I tried to solve this problem many times without success, I could be grateful if any one helps me to solve it

2. ## Re: Real Analusis

What have you tried? It looks like (a) is fairly straightforward. In fact, by the result of part (b), it appears that you should be able to show that $|f| \le 1$, $\mu$-a.e. How do you show that something is true $\mu$-a.e.? Start with "Given $\varepsilon>0$, ..." and end with the $\mu$-measure of the set on which it is not true is less than $\varepsilon$.
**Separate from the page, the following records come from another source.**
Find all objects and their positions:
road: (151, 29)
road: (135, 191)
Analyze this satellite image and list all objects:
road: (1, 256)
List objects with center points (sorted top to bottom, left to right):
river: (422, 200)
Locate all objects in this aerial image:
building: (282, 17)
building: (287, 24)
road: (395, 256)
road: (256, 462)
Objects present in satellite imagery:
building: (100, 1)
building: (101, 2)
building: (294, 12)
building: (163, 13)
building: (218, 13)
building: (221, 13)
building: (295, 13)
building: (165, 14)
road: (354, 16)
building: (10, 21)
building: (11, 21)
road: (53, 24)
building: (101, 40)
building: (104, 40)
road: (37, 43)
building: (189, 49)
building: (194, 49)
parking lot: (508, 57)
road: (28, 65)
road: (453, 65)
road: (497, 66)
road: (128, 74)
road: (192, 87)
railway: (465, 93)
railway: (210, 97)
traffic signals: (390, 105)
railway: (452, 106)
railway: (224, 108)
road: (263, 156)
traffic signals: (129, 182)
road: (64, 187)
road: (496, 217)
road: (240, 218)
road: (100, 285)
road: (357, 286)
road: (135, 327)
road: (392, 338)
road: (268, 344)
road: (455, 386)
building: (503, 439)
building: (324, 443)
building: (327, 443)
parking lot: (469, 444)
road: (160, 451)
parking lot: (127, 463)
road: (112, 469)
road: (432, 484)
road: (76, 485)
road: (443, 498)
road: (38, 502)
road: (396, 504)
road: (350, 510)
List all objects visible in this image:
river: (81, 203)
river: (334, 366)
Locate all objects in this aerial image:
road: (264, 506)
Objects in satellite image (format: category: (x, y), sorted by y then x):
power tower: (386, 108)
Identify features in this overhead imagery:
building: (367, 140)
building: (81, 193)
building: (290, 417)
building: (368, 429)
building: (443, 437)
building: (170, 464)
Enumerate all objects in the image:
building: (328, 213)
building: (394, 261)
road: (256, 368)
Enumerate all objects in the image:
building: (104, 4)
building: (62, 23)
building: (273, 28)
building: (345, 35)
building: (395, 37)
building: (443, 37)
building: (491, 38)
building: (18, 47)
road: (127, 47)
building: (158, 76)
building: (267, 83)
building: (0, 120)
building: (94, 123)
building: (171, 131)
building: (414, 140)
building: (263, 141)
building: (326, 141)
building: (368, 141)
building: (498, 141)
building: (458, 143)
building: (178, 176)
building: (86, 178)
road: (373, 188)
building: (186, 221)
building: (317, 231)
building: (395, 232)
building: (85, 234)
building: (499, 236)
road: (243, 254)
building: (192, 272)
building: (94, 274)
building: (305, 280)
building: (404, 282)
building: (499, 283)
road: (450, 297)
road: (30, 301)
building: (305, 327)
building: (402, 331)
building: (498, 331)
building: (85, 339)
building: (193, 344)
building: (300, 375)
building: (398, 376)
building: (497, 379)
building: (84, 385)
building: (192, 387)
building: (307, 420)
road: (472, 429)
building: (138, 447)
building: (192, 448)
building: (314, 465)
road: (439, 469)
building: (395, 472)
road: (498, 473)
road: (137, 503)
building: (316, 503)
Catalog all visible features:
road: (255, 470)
Hint: let $\displaystyle A_k = \bigcup_{n \ge k} c_n$. What can you say about $\displaystyle \int \left|f-\chi_{A_k}\right|d\mu$ as $k \to \infty$?

3. ## Re: Real Analusis

Dear SlipEternal,

my ideas are disrupted, could you give me full details.

Kind regards

4. ## Re: Real Analysis

Let $U = \{x \in X \mid |f(x)|>2 \}$. Then

$\displaystyle \int_X|f-\chi_{c_n}|d\mu = \int_U|f-\chi_{c_n}|d\mu + \int_{X\setminus U}|f-\chi_{c_n}|d\mu$

If $|f(x)|>2$, then $|f(x)-\chi_{c_n}(x)|>1$.

5. ## Re: Real Analysis

any one can complete the solution

6. ## Re: Real Analysis

Originally Posted by saed
any one can complete the solution
Hopefully you can complete the solution. What are you having trouble with?

7. ## Re: Real Analysis

I need the full solution

8. ## Re: Real Analysis

Originally Posted by saed
I need the full solution
As I asked above, what are you having trouble with? The full solution to a problem like that takes time and effort. If you are not willing to put in the time and effort to describe what you are having trouble with, why would anyone on this forum help you at all?